Elle se prénommait Camille, comme d’autres s’appellent Chimène ou Mélisande.
Par la volonté d’un tragique destin, elle se trouvait plongée dans un immense amour impossible.
Une passion qui la transportait mais la consumait de tourments.
Et pourtant, du haut de sa jeunesse radieuse, elle l’aimait follement son doux prince !
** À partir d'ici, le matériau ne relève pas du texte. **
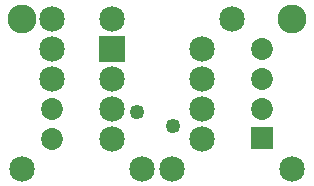
<source format=gbs>
G04 MADE WITH FRITZING*
G04 WWW.FRITZING.ORG*
G04 DOUBLE SIDED*
G04 HOLES PLATED*
G04 CONTOUR ON CENTER OF CONTOUR VECTOR*
%ASAXBY*%
%FSLAX23Y23*%
%MOIN*%
%OFA0B0*%
%SFA1.0B1.0*%
%ADD10C,0.049370*%
%ADD11C,0.096614*%
%ADD12C,0.085000*%
%ADD13C,0.072992*%
%ADD14R,0.085000X0.085000*%
%ADD15R,0.072992X0.072992*%
%ADD16C,0.025748*%
%LNMASK0*%
G90*
G70*
G54D10*
X444Y252D03*
X564Y204D03*
G54D11*
X960Y562D03*
X60Y562D03*
G54D12*
X360Y462D03*
X660Y462D03*
X360Y362D03*
X660Y362D03*
X360Y262D03*
X660Y262D03*
X360Y162D03*
X660Y162D03*
G54D13*
X860Y164D03*
X860Y262D03*
G54D12*
X560Y62D03*
X960Y62D03*
X360Y562D03*
X760Y562D03*
X160Y562D03*
X160Y462D03*
X160Y362D03*
X60Y62D03*
X460Y62D03*
G54D13*
X160Y261D03*
X160Y162D03*
X860Y461D03*
X860Y362D03*
G54D14*
X360Y462D03*
G54D15*
X860Y164D03*
G54D16*
G36*
X137Y237D02*
X137Y284D01*
X184Y284D01*
X184Y237D01*
X137Y237D01*
G37*
D02*
G36*
X837Y437D02*
X837Y484D01*
X884Y484D01*
X884Y437D01*
X837Y437D01*
G37*
D02*
G04 End of Mask0*
M02*
</source>
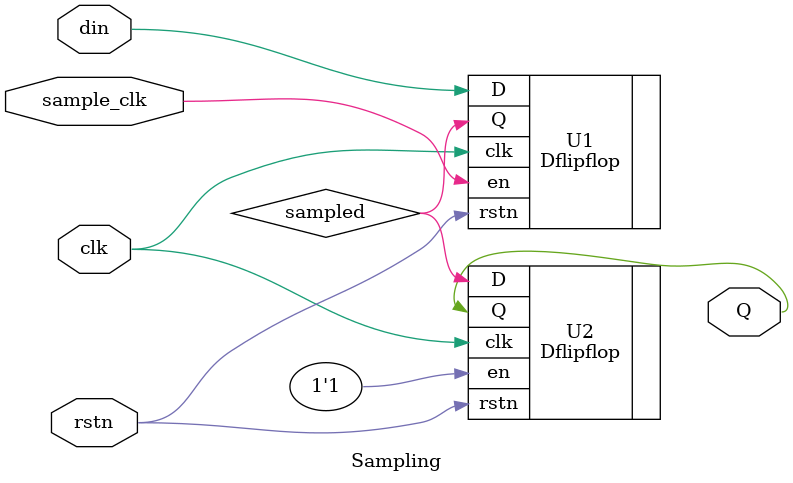
<source format=v>
`timescale 1ns / 1ps


module Sampling(
    input wire din, clk, sample_clk, rstn,
    output wire Q
);

    wire sampled;
    Dflipflop   U1(.Q(sampled), .D(din), .en(sample_clk), .clk(clk), .rstn(rstn));
    Dflipflop   U2(.Q(Q), .D(sampled), .en(1'b1), .clk(clk), .rstn(rstn));
    
endmodule

</source>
Un sort contraire les condamnait à dissimuler leur idylle. Ne pouvoir la vivre au grand jour désespérait Camille. Comme si elle était coupable d’un crime aboninable alors que dans son cœur il n’y avait que douceur et innocence.
Une injustice que seule la pureté de ses sentiments lui permettait jusque là de surmonter.
Mais que de souffrances pour quelques moments de bonheur arrachés à toutes ces haines qui s’opposaient à leur union secrète.
Malgré la force de son amour, la volonté d’affronter tant d’adversités l’abandonnait peu à peu car le temps est un grand traître qui détraque bien des choses en usant le courage et la détermination.
Elle en était arrivée à se sentir coupable et toutes ces larmes versées lui étaient devenues insoutenables.
Jusqu’au jour où, dans un accés de sombre désespoir, elle décida d’écrire sa lettre de rupture avant que ne se dénoue le drame dont elle eut la prémonition dans un songe une nuit d’été.
" Cher William,
Tu m’as menée au fil des pages du temps jusqu’à cette terrible scène d’hier qui m’a anéantie.
Je ne puis en supporter davantage car je sais que cet amour contrarié va me mener à ma perte.
Aussi, avant qu’il ne soit trop tard, je m’en vais en claquant la porte de ta pièce.
Je ne serai pas une nouvelle victime de ta tragique imagination.
Tu n’as qu’à te trouver une autre héroïne.
Camille. ”
Et William, très déçu par Camille qui avait disparu de sa pièce, fut obligé de la remplacer par Juliette qui passait par là en gondole à Venise, afin de pouvoir écrire la fin de sa tragédie.
Quant à Camille, elle avait quitté Vérone pour rentrer chez elle à Londres.
Après avoir soigné son immense chagrin dans un couvent sous le pseudonyme d’Héloïse, elle rencontra quelques mois plus tard un amour heureux, sans entrave.
Hélas, elle s’en lassa et sa fade monotonie lui fit déplorer sa passion d’antan.
Elle écrivit à William pour lui faire part de ses regrets, mais il était trop tard : Juliette était déjà morte et devenue, contre toute logique, irremplaçable.